JULY 14, 1937
HYDE PARK, Tuesday—On Sunday afternoon I stopped to talk to a friend of mine who has a fruit and vegetable stand between here and Red Hook on the Albany Post Road, and I wish that I could convey to you a little of the pride I feel in this woman's quite evident achievement. I have watched that stand grow for a number of years now, and its products show how the farm has grown as well. Somehow or other, I have a feeling that Mrs. Hamm is growing also. She presented me with a basket of beautiful cherries. She takes a great interest in the Historical Society and asked me if I was going to be able to speak for them in September or October and then said: "Someday when you have time, won't you stop long enough to let me have a chance to ask you a number of questions? There are so many things I would like to talk about."
Mrs. Hamm told me once that she went to meetings of every political variety because she liked to know every side of a question. She radiates health and strength and activity of mind and body, and must be a force in the community.
While I was waiting for my fruit, a boy who was buying some cherries came over and held his basket out asking if I would have some. Then he said he was from Brooklyn and had been to a lake back of Hudson, New York, for the weekend. He wished my husband and me good luck and I felt that I had been talking to a friend, so when Mrs. Scheider got back in the car, she demanded of me: "Who is your friend?" I answered: "I haven't the slightest idea, except that he comes from Brooklyn."
Yesterday afternoon I motored down to Mrs. Morgenthau's where I am spending a couple of nights. Before very long she and her family will leave the river for their usual summer vacation, and I do not want her to get away without seeing all I can of her. I know no one who has succeeded better than she has in giving her children an interest in general affairs and it makes them the most delightful companions. I always look forward hopefully to their being at home when I go to visit her.
We spent the morning swimming and motoring about the farm and enjoying the perfectly glorious view of the mountains. We are about to start now to motor across to Westport, Connecticut, to see Miss Lillian Wald.
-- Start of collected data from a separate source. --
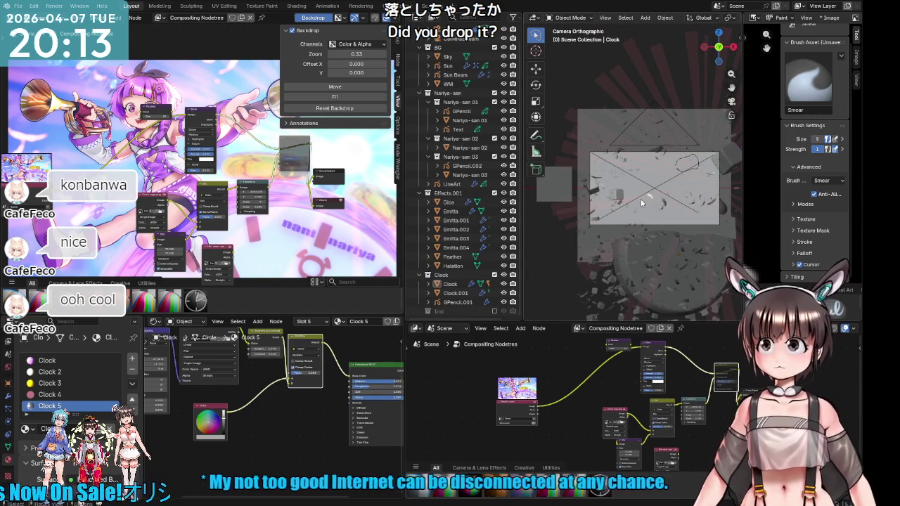
key("F12")
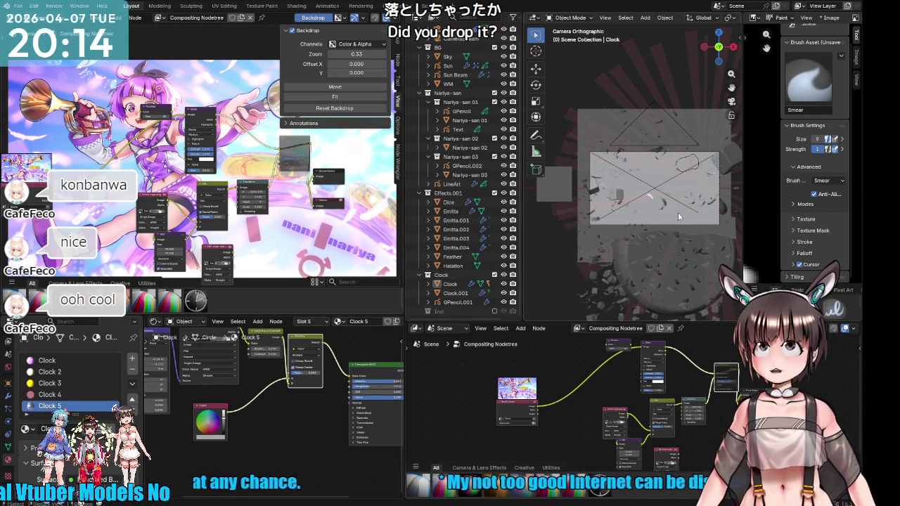
Step: Hide the backdrop settings panel and exclude the BG collection from the scene
middle_click_drag(678, 212, 631, 245)
key("KP_0")
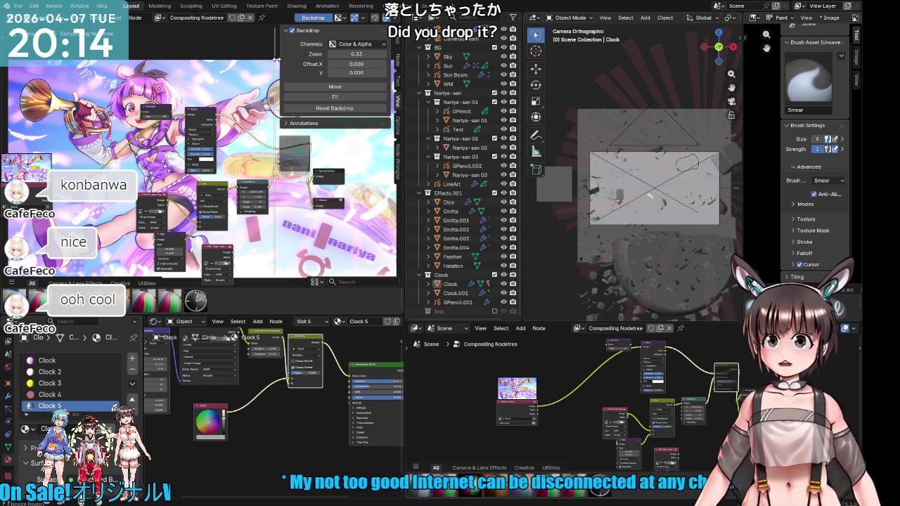
left_click_drag(276, 59, 337, 63)
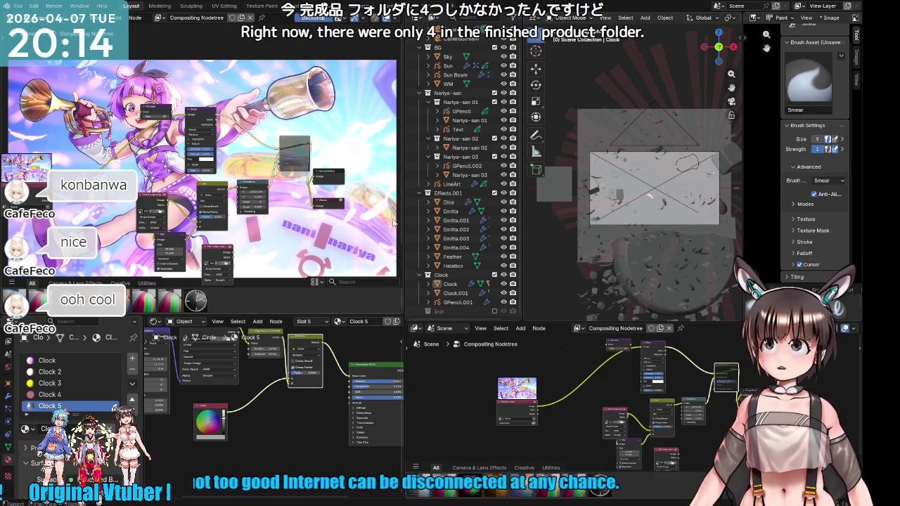
scroll(471, 231, "up", 2)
I am afraid that there is no more encouraging news to be hoped for about Amelia Earhart, and much as I hate to acknowledge defeat, I think we will have to accept what seems now a certainty that she is added to the list of people who have lost their lives in the interest of adventure and science. She would have it so, I know, and would not regret going, but those of us who knew her and felt her value can not help but regret the loss to all of us. I only hope that it will spur us on to do something in her memory which will carry on the influence which her personality and spirit brought to everyone with whom she came in contact.